La modernité littéraire s'affirme dans ce siècle à l'histoire mouvementée avec des courants marquants qui touchent tous les arts, comme le romantisme, le réalisme, le naturalisme ou le symbolisme.
Certains auteurs comme Flaubert ou Maupassant ne veulent pas appartenir à un mouvement précis, et c'est pourquoi certaines œuvres se rapprochent d'un courant, et d'autres non.
Les œuvres de ce siècle sont multiples, particulièrement dans le domaine de la poésie (avec Lamartine, Vigny, Musset, Hugo, Baudelaire, Rimbaud, Verlaine, Mallarmé…) comme dans le domaine du roman (avec Stendhal, Balzac, Dumas, Hugo, Flaubert, Zola, Maupassant, Verne…) et dans une moindre mesure au théâtre avec le drame romantique et ses épigones (avec Musset, Hugo, Edmond Rostand…).
Siècle très riche aux œuvres qui sont, pour certaines, parfois très modernes dans leur forme (même si c'est surtout en fin de siècle, voire au début du XXe siècle que la forme de certaines œuvres, comme les calligrammes d’Apollinaire, révolutionneront l'art) ou dans leur fond (comme l'apparition du fantastique dans certains poèmes de Gérard de Nerval ou la vision originale de Baudelaire sur les femmes ou l'automne, dans Les Fleurs du Mal) le XIXe siècle reste pour la littérature française un âge d'or de la poésie et du roman.
De nombreux chefs-d'œuvre nous laissent percevoir, au-delà des courants littéraires qui se succèdent, des auteurs aux fortes personnalités artistiques qui exercent une influence grandissante sur le peuple.
Ce siècle des Révolutions (Restauration – Révolution de juillet 1830 et de 1848 – Commune de Paris en 1871) voit se succéder des systèmes politiques différents (Premier Empire - monarchie d'Ancien Régime restaurée – monarchie constitutionnelle – éphémère IIe République - Second Empire – IIIe République) qui cherchent à répondre (ou à s'opposer) aux aspirations démocratiques nouvelles et aux transformations économiques qui s'accélèrent avec l'industrialisation, la colonisation et les conflits entre les puissances européennes[1].

> _Lignes répertoriées_
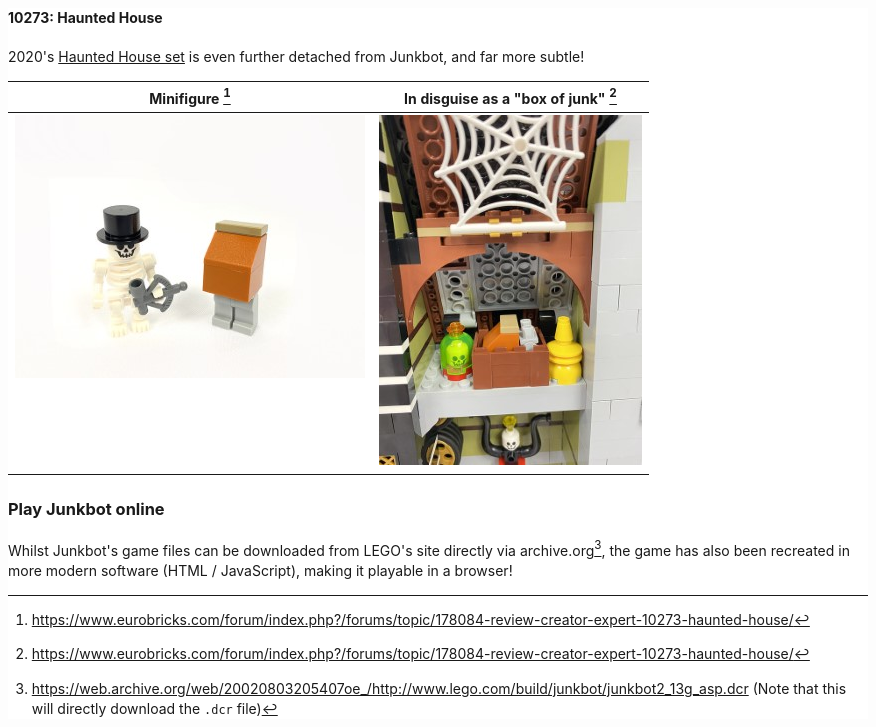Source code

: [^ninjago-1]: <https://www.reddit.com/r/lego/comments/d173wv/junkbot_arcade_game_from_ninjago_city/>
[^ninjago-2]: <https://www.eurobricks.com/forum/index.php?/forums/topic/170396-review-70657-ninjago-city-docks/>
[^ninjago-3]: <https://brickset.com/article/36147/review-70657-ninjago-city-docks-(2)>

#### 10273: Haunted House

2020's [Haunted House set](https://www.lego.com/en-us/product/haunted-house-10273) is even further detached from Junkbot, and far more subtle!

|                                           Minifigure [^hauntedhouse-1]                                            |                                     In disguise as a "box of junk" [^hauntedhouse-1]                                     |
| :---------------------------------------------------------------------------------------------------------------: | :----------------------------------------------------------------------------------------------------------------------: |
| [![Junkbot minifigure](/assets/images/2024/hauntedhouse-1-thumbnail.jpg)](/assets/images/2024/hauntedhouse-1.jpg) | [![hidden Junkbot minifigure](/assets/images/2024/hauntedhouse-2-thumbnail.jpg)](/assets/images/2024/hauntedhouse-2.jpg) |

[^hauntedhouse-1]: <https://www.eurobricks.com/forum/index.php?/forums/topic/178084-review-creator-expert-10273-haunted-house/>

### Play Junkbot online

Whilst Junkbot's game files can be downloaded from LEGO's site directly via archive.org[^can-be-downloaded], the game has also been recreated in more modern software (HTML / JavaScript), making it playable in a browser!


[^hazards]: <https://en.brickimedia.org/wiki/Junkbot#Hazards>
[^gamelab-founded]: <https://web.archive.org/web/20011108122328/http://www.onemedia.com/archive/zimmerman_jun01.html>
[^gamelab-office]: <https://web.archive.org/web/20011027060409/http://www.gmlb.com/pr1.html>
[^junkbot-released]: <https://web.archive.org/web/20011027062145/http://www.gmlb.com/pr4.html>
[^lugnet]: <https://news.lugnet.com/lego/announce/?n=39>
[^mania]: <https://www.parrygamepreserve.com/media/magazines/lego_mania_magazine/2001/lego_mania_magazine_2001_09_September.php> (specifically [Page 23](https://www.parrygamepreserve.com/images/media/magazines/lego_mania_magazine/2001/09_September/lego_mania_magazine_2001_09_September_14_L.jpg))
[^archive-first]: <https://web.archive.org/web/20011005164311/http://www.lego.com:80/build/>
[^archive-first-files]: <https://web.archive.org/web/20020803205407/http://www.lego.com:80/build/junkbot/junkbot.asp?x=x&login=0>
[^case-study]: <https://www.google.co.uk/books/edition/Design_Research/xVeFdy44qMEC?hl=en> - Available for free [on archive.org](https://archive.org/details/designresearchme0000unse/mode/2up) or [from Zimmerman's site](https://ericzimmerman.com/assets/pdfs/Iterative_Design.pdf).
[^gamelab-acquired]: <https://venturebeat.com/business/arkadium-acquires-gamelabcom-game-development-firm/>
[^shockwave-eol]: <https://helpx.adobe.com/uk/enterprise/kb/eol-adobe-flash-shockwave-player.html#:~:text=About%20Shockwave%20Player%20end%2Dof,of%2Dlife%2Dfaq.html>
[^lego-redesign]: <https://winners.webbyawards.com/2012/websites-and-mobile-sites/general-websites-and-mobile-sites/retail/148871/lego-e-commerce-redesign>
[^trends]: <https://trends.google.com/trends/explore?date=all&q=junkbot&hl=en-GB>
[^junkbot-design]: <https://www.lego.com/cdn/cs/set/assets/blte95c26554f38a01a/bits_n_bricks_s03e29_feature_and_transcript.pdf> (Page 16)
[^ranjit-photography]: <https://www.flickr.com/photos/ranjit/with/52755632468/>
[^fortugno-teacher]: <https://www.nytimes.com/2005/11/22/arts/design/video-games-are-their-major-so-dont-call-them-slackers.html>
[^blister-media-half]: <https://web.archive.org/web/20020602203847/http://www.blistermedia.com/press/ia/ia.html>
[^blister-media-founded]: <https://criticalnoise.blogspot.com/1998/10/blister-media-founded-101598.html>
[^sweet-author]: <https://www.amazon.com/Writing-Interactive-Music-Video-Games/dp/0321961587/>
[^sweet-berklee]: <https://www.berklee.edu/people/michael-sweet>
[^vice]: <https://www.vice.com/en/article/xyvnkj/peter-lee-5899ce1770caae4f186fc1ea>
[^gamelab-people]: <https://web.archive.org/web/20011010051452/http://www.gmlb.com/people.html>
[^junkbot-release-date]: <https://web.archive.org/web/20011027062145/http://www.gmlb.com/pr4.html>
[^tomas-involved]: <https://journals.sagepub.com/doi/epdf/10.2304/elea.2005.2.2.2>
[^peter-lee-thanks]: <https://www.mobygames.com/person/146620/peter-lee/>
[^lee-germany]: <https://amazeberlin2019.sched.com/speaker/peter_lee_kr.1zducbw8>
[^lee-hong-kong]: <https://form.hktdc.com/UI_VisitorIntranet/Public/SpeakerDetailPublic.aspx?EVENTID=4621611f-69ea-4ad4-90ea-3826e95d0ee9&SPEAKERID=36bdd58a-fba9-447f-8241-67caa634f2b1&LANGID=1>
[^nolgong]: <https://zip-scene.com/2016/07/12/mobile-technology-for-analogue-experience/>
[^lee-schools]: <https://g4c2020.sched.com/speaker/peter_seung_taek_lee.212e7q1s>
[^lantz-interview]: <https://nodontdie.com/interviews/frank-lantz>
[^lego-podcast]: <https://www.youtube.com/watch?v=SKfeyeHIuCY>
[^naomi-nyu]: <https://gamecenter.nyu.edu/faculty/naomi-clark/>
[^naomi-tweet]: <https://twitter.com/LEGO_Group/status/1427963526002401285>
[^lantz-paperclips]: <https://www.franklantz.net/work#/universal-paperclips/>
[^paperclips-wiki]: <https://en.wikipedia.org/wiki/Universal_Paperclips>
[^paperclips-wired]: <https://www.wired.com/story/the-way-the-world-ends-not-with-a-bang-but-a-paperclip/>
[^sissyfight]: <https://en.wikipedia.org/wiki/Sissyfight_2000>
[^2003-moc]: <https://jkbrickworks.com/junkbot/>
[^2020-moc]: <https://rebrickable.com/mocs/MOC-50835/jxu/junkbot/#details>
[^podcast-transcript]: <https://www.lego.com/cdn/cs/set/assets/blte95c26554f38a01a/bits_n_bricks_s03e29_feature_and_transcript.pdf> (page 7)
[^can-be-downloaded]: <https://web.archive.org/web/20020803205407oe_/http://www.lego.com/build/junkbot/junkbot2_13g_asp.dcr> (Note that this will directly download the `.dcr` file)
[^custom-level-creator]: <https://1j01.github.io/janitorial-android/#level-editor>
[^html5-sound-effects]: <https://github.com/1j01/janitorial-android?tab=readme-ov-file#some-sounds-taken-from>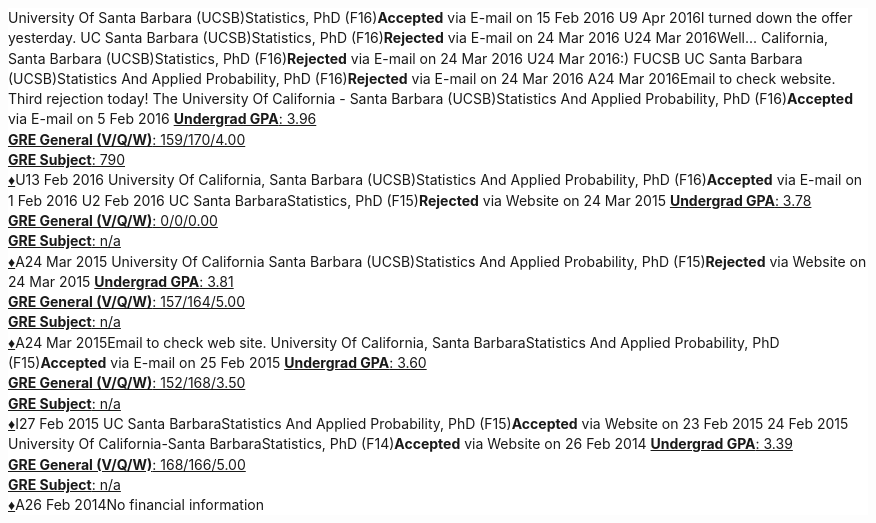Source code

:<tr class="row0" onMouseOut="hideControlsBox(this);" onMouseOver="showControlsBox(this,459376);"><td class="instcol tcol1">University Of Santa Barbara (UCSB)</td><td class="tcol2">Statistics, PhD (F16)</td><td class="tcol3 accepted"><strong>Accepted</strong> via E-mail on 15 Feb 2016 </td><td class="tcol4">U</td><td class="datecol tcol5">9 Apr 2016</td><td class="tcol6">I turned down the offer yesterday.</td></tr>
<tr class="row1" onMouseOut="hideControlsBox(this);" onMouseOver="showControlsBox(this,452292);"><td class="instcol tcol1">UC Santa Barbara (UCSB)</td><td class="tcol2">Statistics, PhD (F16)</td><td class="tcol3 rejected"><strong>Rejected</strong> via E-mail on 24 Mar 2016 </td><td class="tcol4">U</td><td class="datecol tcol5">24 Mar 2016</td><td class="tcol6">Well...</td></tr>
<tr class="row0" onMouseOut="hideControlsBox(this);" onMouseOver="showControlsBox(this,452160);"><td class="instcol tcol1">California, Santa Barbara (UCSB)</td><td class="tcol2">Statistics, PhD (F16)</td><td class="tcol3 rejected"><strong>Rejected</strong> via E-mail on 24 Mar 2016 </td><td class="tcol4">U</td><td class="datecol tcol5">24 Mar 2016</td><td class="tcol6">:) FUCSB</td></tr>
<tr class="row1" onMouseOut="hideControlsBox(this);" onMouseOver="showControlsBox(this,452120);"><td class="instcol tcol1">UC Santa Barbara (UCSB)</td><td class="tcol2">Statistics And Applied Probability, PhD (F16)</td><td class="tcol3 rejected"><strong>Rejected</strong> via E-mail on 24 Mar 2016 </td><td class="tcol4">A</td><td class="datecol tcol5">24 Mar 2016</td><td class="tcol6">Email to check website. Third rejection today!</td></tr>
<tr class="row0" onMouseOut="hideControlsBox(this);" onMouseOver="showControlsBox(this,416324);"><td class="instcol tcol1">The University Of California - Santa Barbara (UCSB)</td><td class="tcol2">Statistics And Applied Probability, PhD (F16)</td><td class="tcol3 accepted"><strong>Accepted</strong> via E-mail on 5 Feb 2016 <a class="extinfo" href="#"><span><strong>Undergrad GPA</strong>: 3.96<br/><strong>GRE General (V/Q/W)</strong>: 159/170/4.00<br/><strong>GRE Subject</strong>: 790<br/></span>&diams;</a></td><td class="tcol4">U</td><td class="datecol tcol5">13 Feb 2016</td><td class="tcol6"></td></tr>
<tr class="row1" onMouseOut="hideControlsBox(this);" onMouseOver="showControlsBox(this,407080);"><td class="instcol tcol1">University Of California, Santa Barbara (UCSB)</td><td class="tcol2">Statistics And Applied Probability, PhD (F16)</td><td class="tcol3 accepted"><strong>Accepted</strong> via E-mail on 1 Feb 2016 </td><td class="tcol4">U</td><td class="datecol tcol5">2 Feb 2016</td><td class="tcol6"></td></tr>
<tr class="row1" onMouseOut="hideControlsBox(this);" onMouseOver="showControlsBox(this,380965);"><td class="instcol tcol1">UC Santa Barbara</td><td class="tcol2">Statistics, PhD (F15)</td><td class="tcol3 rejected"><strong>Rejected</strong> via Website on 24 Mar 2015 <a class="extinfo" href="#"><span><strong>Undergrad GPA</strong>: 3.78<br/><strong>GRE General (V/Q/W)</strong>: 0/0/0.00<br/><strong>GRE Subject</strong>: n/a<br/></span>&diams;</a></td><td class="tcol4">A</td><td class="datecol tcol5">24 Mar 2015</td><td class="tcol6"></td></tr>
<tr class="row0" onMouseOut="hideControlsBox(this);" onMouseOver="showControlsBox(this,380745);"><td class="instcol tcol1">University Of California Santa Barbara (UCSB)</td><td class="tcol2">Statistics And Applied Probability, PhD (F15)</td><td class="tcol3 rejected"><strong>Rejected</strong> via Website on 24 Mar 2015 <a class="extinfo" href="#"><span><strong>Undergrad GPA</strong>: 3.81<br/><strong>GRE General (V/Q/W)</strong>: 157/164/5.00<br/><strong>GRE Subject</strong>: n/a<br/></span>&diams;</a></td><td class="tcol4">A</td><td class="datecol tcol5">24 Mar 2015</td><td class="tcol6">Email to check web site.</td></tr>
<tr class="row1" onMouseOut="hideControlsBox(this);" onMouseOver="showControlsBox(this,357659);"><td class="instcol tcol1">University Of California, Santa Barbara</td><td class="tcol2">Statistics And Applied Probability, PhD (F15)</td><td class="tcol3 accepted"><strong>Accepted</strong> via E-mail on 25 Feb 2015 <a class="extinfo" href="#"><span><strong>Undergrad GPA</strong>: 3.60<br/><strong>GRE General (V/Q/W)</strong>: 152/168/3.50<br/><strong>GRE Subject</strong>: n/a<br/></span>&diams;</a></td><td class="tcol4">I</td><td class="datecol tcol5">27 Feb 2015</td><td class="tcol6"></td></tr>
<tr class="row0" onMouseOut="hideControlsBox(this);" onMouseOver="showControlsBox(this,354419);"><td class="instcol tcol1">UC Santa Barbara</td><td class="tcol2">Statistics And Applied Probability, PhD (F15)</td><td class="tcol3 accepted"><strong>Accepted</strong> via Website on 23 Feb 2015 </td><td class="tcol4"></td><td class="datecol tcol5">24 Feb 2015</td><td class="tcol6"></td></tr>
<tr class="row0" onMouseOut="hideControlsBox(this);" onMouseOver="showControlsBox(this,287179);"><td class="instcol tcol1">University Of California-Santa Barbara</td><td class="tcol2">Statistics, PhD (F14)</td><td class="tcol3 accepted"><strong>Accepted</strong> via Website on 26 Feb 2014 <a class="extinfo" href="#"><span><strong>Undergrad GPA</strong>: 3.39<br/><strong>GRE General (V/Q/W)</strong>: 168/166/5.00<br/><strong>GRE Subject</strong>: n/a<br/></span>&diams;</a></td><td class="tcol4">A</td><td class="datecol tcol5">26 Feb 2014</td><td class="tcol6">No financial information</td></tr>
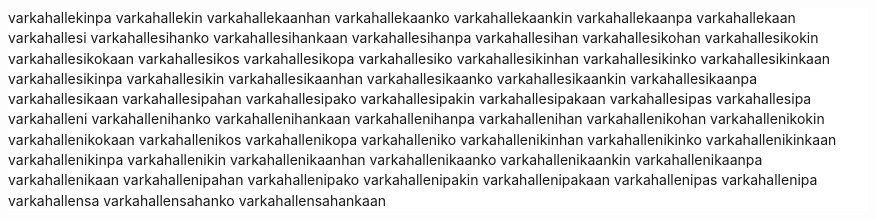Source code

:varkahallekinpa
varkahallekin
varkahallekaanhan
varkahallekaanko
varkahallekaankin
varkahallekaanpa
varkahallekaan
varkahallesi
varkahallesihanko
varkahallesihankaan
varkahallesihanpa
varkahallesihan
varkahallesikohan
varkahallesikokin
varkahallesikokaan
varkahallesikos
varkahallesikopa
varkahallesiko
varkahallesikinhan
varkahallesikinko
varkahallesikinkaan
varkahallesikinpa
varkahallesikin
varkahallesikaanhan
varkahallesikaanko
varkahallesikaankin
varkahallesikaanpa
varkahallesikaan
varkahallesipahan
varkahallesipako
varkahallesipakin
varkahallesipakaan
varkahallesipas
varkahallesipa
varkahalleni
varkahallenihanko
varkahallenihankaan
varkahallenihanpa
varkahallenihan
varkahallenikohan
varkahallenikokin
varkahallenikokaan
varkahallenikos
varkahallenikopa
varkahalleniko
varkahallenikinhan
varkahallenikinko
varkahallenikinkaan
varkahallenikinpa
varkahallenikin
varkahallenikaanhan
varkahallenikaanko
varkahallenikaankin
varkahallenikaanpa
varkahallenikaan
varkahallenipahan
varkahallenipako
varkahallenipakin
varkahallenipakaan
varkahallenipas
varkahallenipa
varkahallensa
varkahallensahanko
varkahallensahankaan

> _À faire_
1. Reproduisez fidèlement le passage de l'extrait présenté qui commence aux mots « Certains auteurs comme » et s'arrête après « et d'autres non. ».
2. Traduisez en anglais cette phrase de l'extrait présenté : « Certains auteurs comme Flaubert ou Maupassant ne veulent pas appartenir à un mouvement précis, et c'est pourquoi certaines œuvres se rapprochent d'un courant, et d'autres non. »
Appuyez-vous uniquement sur l'extrait présenté pour répondre.

> _Corrigé des exercices_
1.
Certains auteurs comme Flaubert ou Maupassant ne veulent pas appartenir à un mouvement précis, et c'est pourquoi certaines œuvres se rapprochent d'un courant, et d'autres non.

2. Some authors, such as Flaubert or Maupassant, do not want to belong to a specific movement, and that is why some works come close to a trend, and others do not.